Michael Hughes, of Allendale, N.J., urged Luxina to the fastest jump-off time to win the $25,000 Brown, Harris, Stevens Junior/Amateur-Owner Jumper Derby at the 38th Annual Hampton Classic. As a result, Hughes and Luxina claimed the show’s High Amateur-Owner Jumper Championship.

Hughes, 17, said he had a significant advantage as the second of just two riders to qualify for the jump-off, from a starting field of 30 horses. He watched Erin Haas, of Chelsea, Mich., finish the shortened course faultlessly in 36.77 seconds.

“So I knew what I had to do when I went in the ring,” he said.

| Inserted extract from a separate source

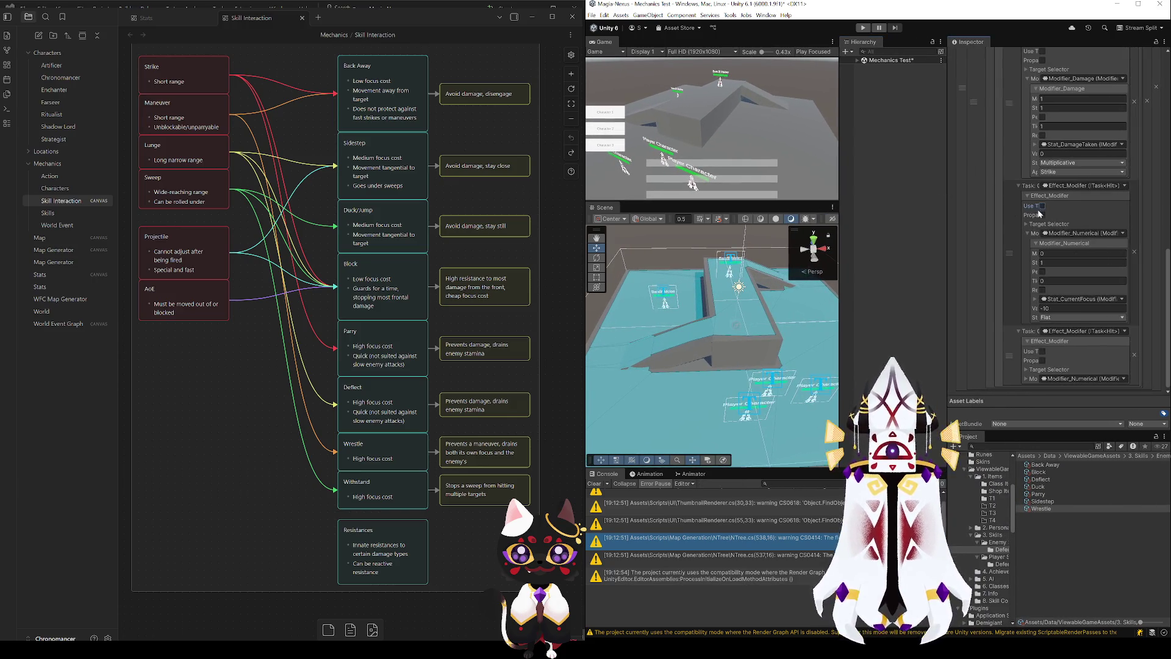
- Change the damage-taken modifier's Applies To from Strike to Maneuver
left_click_drag(947, 197, 938, 200)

Hughes made a tighter and noticeably quicker turn from fence 2 to fence 3 and finished in 35.28 seconds, winning by a comfortable 1.5 seconds.

Hughes said that Guilherme Jorge’s first-round test was a serious challenge. “The course was very long, and the time was really tight, so you really had to keep moving all the way around, and a lot of horses got tired by the end. That’s why so many had rails down on the last couple of fences,” he said.

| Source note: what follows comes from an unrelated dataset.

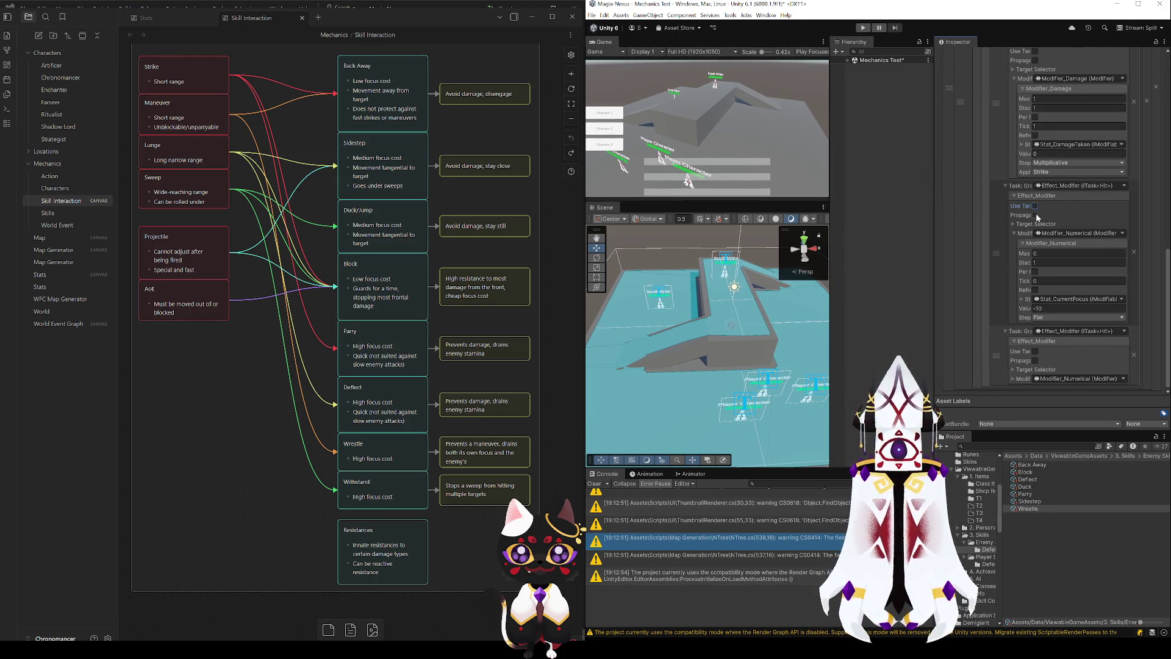
scroll(1132, 356, "up", 2)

But Luxina, a 9-year-old mare owned by Christina Fried of New York City, fought all the way to the finish line. “She tries hard all the time, and she loves to win. She can have a bit of an attitude in the barn, but in the ring she’s all business,” said Hughes.

Jeffrey Welles rode Bilion to victory in the $30,000 Callen Solem Show Stables 7/8-Year-old East Coast Jumper Championships, the day’s first class in the Hampton Classic’s Grand Prix Ring. It was the third young horse jumper championship victory in a row for Bilion, having won the championships at the Hampton Classic as a 5-year-old and as a 6-year-old.

“He’s a winner, he really is,” said Welles, 51, of Pound Ridge, N.Y. “He’s got all the ingredients: He’s very careful but he’s brave, he’s scopey, and he’s quick.”

And that quickness was the key to his jump-off time of 34.26 seconds, which defeated second-placed Scout De La Cense (Mario Deslauriers) by 1.5 seconds. The difference was how adeptly Bilion negotiated the last three fences, a left bending line to a double combination, followed immediately by a 180-dgree right turn to the final vertical.

“I think he wants to be a grand prix horse, maybe even a championship horse,” said Welles with cautious optimism. “You’re never sure until you really ask them to do it, and you need a lot of luck, but he wants to do the job, and he loves the big grass fields like this.”

Welles and co-owners Gareth Gair and Sharon Gunthel found Bilion, (by Emilion-Iberlina, Amethist) in Holland as a 4-year-old. “He jumped spectacularly, and I really had to have him,” recalled Welles. “It was fairly obvious he was a great jumper.”